Some growth investors, including even GARP (Growth At a Reasonable Price) investors such as Warren Buffett, do not see dividends as being an essential part of their investment choices. Indeed, Buffett himself has said that the company should re-invest the earnings instead of paying it out as dividends (additional problem is dividend taxes) if it is able to obtain a high return on capital on the reinvested income.
That being said, I generally agree with most investors on the attraction of dividends and usually look for those companies which pay at least average dividends for their industry sector (will come to that later), and try to increase dividend payouts every year. The attraction comes not just from the dividends, but also from the mentality shown by such dividend-paying companies.
The first point, of course, is that dividends provide a tangible income on capital which investors can "see" regularly, say yearly, half-yearly or even quarterly for some companies. In fact, stock pricing models typically take the theoretical price of a stock to be the discounted sum of all future cash flows to the investor from the stock, which is of course dividends. Hence, dividends can be said to support the price of the stock.

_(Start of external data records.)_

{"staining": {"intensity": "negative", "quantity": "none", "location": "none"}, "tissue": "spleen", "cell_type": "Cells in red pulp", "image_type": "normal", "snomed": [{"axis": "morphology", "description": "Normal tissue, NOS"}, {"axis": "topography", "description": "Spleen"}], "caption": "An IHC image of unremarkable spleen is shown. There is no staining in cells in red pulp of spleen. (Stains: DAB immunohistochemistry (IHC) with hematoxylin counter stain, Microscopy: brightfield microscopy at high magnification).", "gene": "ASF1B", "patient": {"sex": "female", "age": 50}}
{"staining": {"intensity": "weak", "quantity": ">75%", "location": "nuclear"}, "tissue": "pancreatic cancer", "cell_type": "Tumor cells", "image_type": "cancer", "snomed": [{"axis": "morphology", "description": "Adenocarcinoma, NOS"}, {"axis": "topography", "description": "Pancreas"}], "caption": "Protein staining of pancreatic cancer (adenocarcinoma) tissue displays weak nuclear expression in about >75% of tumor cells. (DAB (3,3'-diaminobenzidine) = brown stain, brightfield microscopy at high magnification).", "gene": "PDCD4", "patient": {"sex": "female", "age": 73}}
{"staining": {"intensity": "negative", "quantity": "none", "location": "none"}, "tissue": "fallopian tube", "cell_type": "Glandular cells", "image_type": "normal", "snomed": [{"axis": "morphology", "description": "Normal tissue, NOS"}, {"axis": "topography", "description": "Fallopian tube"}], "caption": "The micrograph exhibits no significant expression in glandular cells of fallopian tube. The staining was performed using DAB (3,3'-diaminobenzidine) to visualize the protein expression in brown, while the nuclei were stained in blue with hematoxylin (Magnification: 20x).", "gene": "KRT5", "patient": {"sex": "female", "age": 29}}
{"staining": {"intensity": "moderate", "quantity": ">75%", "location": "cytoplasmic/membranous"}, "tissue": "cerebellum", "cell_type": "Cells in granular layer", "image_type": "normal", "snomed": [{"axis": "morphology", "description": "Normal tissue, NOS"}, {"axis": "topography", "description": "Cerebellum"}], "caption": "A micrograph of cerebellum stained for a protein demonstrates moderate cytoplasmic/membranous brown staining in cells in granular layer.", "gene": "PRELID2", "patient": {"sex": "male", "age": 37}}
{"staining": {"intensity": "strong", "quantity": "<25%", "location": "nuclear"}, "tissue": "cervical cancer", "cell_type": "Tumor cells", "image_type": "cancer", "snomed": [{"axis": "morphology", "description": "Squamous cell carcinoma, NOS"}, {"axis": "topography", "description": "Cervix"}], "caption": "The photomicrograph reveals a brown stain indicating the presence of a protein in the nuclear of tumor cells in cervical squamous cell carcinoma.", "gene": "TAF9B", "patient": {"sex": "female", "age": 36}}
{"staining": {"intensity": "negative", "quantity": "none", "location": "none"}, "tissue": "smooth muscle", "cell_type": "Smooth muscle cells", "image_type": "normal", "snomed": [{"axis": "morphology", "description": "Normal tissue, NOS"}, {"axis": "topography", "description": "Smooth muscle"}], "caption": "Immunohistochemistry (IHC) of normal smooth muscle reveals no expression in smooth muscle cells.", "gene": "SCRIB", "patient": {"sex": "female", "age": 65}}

To me, more importantly, above-average dividend payouts signal strong shareholder orientation of the company, as well as good cash flow management. The fact that minority investors get actual access (through dividends) to the earnings of the company means the majority shareholders (usually board directors) do not treat the earnings as their own honeypot which they are reluctant to share with "outsiders". Good dividends signal strong net cash flows which the company does not have to keep reinvesting to maintain earnings (the equivalent of having to run on a conveyor track to remain on the same spot). Increasing dividend payouts every year signals that cash flow continues to keep pace with earnings.
Of course, for different industry sectors the usual dividend payout is different, so one should not compare apples to oranges. For banks and telcos, payouts are usually attractive at 5% or above, their cash flow generation being strong and they being generally considered as blue-chip yield stocks. For growth stocks typically found in the technology industry, one would be lucky to find those paying higher than 3% dividend yield.
There are two things to beware. The first is when the dividend yield becomes attractive not because dividend payout rises, but because price falls. That is the wrong way for a yield stock to behave and indeed suggests the next dividend payout might well drop. Anwell comes to mind in this respect. The second is when the dividend payout is in excess of the operating cash flow; if the company has to borrow or draw from its reserves to pay dividends it suggests an unsustainable dividend policy. Yellow Pages is a good example (see my writeup on Yellow Pages).